What the task asks: Beneath this line are the data; copy exactly the part of them that opens with the line containing "при заказе от 5 тыс. руб." and closes with the line containing "предотвращает их рост.", and only that part.

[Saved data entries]
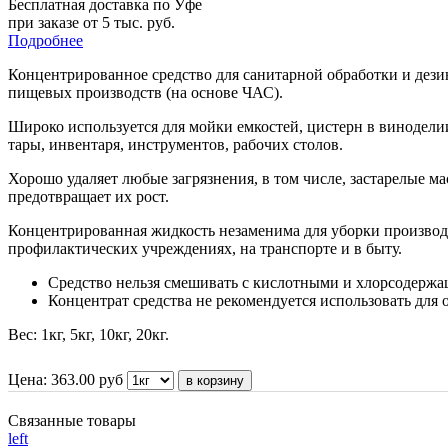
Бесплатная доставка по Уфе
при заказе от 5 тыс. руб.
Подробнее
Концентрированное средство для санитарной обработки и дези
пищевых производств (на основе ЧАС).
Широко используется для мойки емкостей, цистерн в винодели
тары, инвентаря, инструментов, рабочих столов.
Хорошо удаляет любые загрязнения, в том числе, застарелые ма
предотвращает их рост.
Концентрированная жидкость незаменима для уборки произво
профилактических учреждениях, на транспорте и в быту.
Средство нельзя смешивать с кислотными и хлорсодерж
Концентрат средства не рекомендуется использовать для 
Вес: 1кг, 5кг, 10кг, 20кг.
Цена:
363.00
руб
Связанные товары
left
* * *
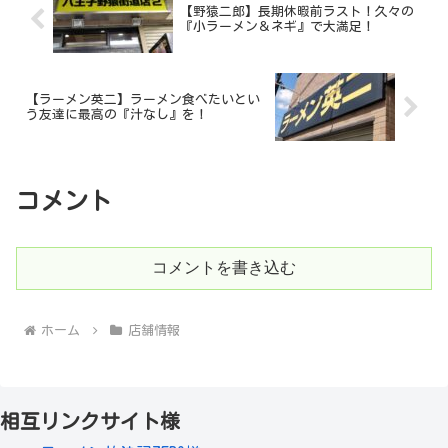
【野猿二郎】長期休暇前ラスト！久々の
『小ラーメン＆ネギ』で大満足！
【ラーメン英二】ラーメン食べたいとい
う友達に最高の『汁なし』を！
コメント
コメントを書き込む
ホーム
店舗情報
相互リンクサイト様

Answer to this exercise:
при заказе от 5 тыс. руб.
Подробнее
Концентрированное средство для санитарной обработки и дези
пищевых производств (на основе ЧАС).
Широко используется для мойки емкостей, цистерн в винодели
тары, инвентаря, инструментов, рабочих столов.
Хорошо удаляет любые загрязнения, в том числе, застарелые ма
предотвращает их рост.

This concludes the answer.